145.  Computational Intelligence Development Towards a Distributed Continuous Learning Architecture  

Filip Katulski - PhD Student in the Personal Health Data Science Team Sano Centre for Computational Medicine, Krakow, Poland

Abstract:

The current direction of artificial intelligence development is focused on scaling data and computing processes. As important as this direction is, it does not provide the explainability that is necessary for sharing the knowledge among peers. This would be very beneficial within the medical world. The patients’ data is distributed among many hospitals, clinics, and research centres and lacks a unified form. Moreover, due to GDPR restrictions, we cannot share such sensitive data freely, and it must be processed locally, which can cause a problem when scientists want to process the data and see a bigger picture. AI models often lack ways to explain itself and to share the knowledge gained from a dataset.

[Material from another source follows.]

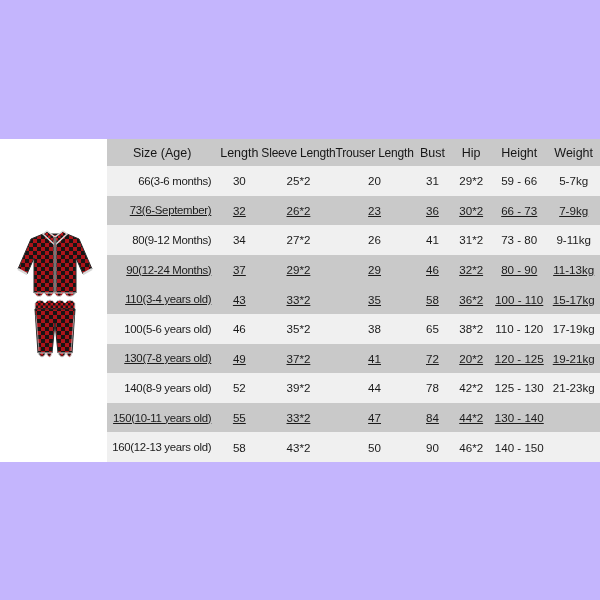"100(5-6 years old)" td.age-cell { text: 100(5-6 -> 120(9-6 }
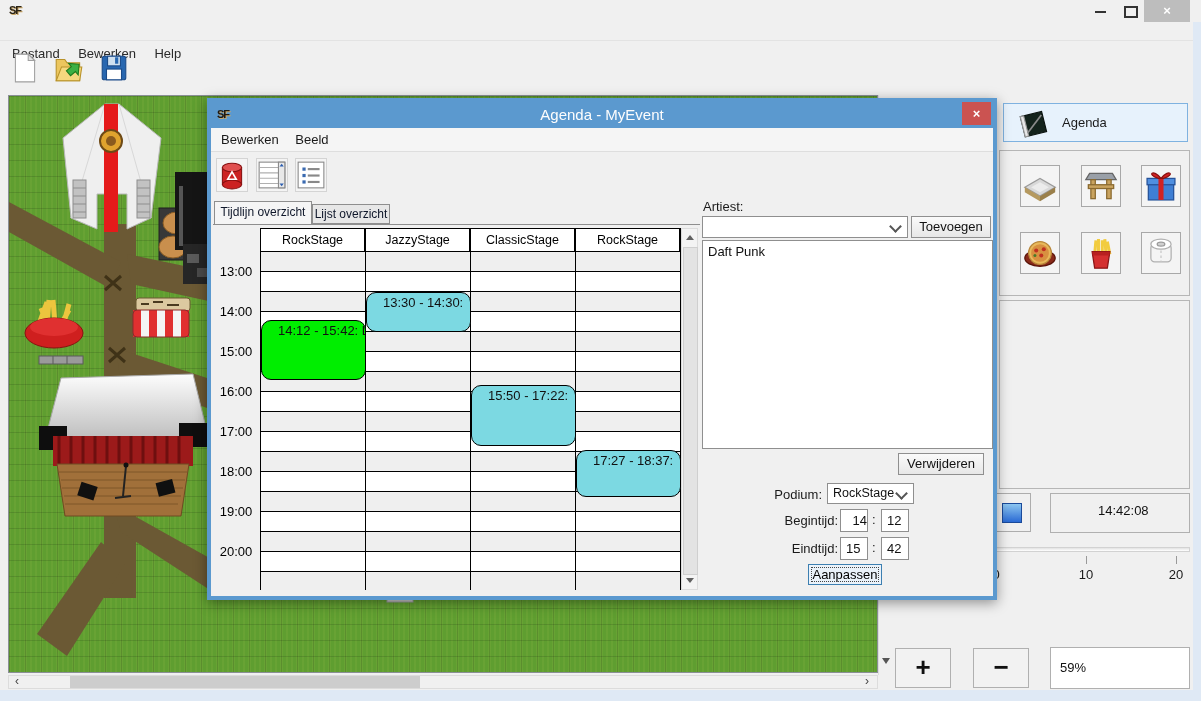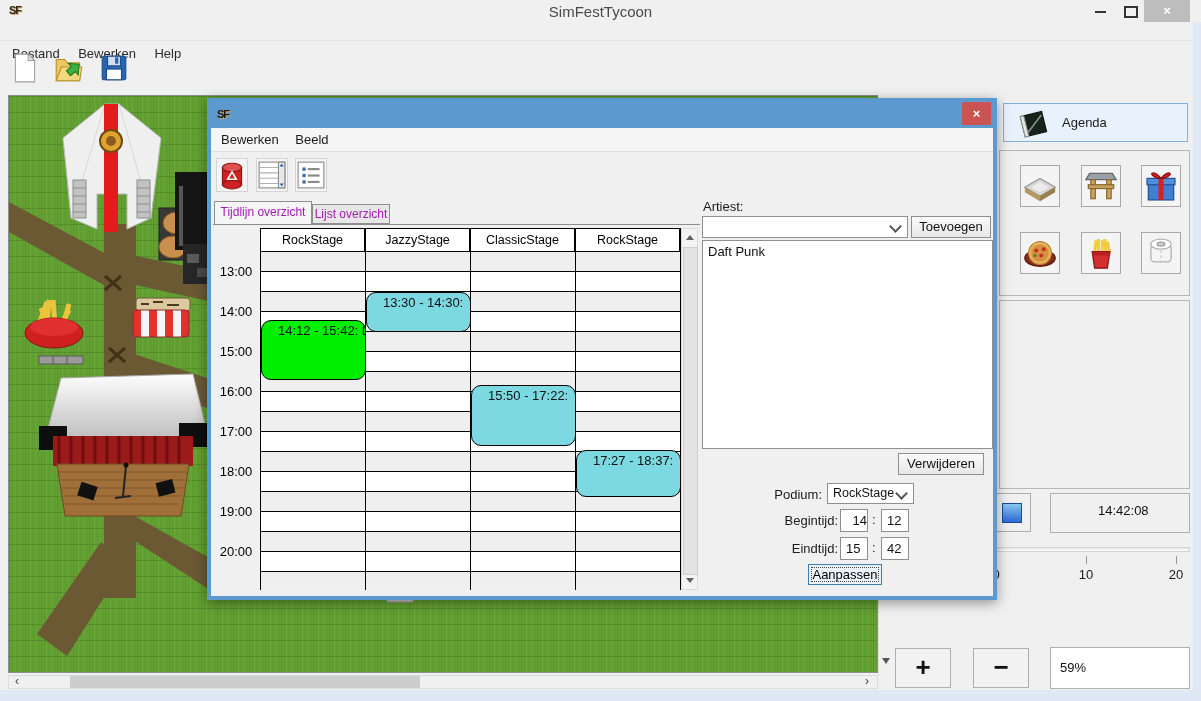"SimFestTycoon" div.abs { html: <div>SimFestTycoon</div> -> none }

Due to limited resources on hospitals premises, we ask ourselves if we can distribute the work on “fast” and “slow” processes, such as classification, and rules discovery and inference, respectively. The standard federated learning methods might be hard to implement into the real-world hospitals and research centres due to serious variations in data, its form and software solutions implemented locally. We hypothesise an architecture that allows to perform computations locally, on hospitals infrastructure, without sharing the patients’ data, but shares the gained knowledge and compare treatment paths and results within the network of research centres and hospitals.

About the author:

Filip completed his Master’s degree in Computer Science at AGH University in cooperation with Sano. For his thesis, he examined a design of a federated text search engine for Biomedical literature analysis. At Sano he works on Computational Intelligence and Distributed Systems design for medical centres. As part of his career, he is interested in topics such as Cloud Computing, Large Scale Computing and Natural Language Processing.